RNA é uma empresa pública fortemente dependente das verbas consignadas no Orçamento Geral do Estado (OGE), tendo como segunda principal fonte de receitas a comercialização de espaços publicitários nas suas várias emissoras, nomeadamente a Antena 1, Rádio Luanda, Rádio 5 e outras estações de alcance nacional. Empresas privadas e instituições públicas recorrem regularmente à RNA para campanhas de grande visibilidade e cobertura nacional.
Até à sua nomeação como PCA, a 12 de Janeiro, António Sebastião Lino exercia o cargo de Administrador Executivo para a área de Marketing e Intercâmbio. Segundo apurações, terá sido durante este período que foi aberta uma conta bancária paralela no BPC, em nome da RNA, através da qual estariam a ser canalizados pagamentos provenientes de receitas publicitárias, sem o devido enquadramento nos mecanismos oficiais de gestão financeira da empresa.
Fontes indicam que a referida conta seria do conhecimento restrito de António Sebastião Lino e de Cristina da Costa Nobre, alta funcionária da RNA que, até recentemente, desempenhava funções de Administradora Executiva para a área de Administração e Finanças.

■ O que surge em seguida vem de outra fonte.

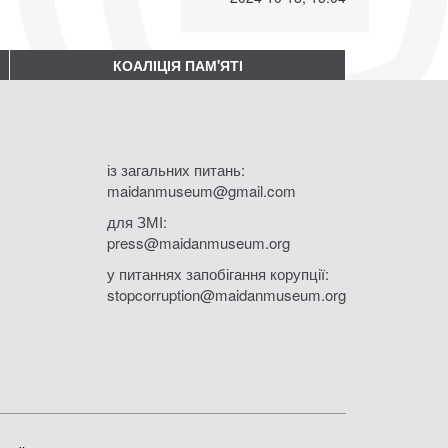
КОАЛІЦІЯ ПАМ'ЯТІ
із загальних питань:
maidanmuseum@gmail.com
для ЗМІ:
press@maidanmuseum.org
у питаннях запобігання корупції:
stopcorruption@maidanmuseum.org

As mesmas fontes referem que a existência de fundos publicitários não declarados terá sido detectada ainda no final do mandato do anterior PCA, Pedro Bernardo Neto. No entanto, o caso não terá conhecido desenvolvimentos institucionais relevantes, alegadamente devido ao contexto de fragilidade interna da administração cessante e às tensões existentes entre o antigo gestor e o então ministro Mário de Oliveira, que limitariam qualquer iniciativa de escalonamento superior do assunto.
Com a saída de António Sebastião Lino do pelouro do Marketing e Intercâmbio, o cargo passou a ser ocupado por Telmo Renato dos Santos Silveira.
Apesar de o Ministério das Telecomunicações, Tecnologias de Informação e Comunicação Social (MINTTICS) exercer a tutela política e administrativa da RNA, especialistas em governação pública sublinham que a Inspecção-Geral da Administração do Estado (IGAE) é o órgão legalmente vocacionado para proceder a auditorias e investigações à gestão financeira de empresas públicas, incluindo a RNA.
Paralelamente, o Tribunal de Contas detém competência para fiscalizar a legalidade das receitas e despesas públicas, podendo auditar as contas da RNA, apurar responsabilidades financeiras e emitir pareceres ou decisões em caso de irregularidades.